◆ TASK DESCRIPTION
Once you find the line in the listing below that contains "WooCommerce® son propiedad de sus respectivos", copy it and every following line exactly, stopping at the end.

◆ RECORDS SUPPLIED
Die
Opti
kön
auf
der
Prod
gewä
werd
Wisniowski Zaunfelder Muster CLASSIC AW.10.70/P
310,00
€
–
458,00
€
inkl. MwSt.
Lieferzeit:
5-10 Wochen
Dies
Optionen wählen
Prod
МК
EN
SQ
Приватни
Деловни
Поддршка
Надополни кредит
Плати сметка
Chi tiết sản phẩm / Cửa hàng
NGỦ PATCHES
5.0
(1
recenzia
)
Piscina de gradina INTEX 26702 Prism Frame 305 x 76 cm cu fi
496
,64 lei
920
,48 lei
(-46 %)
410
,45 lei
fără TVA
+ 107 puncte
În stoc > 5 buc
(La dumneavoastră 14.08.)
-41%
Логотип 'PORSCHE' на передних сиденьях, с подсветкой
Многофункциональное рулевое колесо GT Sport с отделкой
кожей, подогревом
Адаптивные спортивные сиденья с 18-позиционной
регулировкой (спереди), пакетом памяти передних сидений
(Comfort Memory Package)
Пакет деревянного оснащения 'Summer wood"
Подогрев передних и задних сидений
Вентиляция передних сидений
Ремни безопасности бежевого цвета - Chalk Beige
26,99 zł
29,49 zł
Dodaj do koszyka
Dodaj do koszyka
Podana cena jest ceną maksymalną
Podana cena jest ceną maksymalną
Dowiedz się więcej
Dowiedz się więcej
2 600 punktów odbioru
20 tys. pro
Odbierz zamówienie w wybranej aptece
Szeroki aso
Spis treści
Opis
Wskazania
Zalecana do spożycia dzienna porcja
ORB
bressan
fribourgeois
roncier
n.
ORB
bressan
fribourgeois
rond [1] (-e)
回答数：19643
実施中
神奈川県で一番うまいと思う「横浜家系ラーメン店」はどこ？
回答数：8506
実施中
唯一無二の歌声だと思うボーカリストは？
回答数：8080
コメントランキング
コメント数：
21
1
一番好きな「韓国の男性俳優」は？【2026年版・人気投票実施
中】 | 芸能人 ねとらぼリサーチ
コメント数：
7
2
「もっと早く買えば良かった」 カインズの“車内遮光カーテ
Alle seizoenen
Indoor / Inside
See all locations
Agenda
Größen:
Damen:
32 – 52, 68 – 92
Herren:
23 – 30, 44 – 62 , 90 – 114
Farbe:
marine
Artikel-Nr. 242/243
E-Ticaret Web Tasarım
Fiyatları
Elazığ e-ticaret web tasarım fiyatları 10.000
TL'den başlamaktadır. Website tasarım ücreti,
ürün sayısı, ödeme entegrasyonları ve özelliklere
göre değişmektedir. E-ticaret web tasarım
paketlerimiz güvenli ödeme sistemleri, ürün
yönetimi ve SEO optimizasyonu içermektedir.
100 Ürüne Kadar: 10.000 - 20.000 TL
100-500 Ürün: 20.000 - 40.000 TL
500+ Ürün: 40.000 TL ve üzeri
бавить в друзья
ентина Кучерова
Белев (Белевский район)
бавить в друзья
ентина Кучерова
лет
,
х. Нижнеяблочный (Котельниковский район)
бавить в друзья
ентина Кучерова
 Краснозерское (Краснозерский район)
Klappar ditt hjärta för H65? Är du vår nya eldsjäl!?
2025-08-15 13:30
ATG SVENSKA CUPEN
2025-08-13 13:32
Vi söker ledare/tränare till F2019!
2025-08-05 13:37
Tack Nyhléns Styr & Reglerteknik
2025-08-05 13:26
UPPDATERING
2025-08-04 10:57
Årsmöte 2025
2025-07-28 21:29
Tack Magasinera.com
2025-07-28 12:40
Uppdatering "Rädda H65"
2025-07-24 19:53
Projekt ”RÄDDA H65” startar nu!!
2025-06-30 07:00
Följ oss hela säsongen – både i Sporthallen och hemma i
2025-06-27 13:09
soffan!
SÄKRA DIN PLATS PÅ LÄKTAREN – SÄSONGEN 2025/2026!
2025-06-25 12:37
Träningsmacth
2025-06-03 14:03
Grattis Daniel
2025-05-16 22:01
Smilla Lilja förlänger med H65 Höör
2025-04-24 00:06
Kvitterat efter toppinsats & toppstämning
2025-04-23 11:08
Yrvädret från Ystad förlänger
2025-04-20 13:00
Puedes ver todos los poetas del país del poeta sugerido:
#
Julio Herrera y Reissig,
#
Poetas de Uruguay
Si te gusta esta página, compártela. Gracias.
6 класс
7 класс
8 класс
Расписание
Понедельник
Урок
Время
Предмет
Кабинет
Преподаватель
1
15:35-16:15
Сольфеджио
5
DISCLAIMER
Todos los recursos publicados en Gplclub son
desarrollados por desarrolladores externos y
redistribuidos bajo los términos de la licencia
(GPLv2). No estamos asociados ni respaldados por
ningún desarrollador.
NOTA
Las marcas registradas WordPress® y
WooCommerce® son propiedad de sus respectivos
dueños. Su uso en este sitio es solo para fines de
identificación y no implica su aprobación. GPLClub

◆ EXPECTED OUTPUT
WooCommerce® son propiedad de sus respectivos
dueños. Su uso en este sitio es solo para fines de
identificación y no implica su aprobación. GPLClub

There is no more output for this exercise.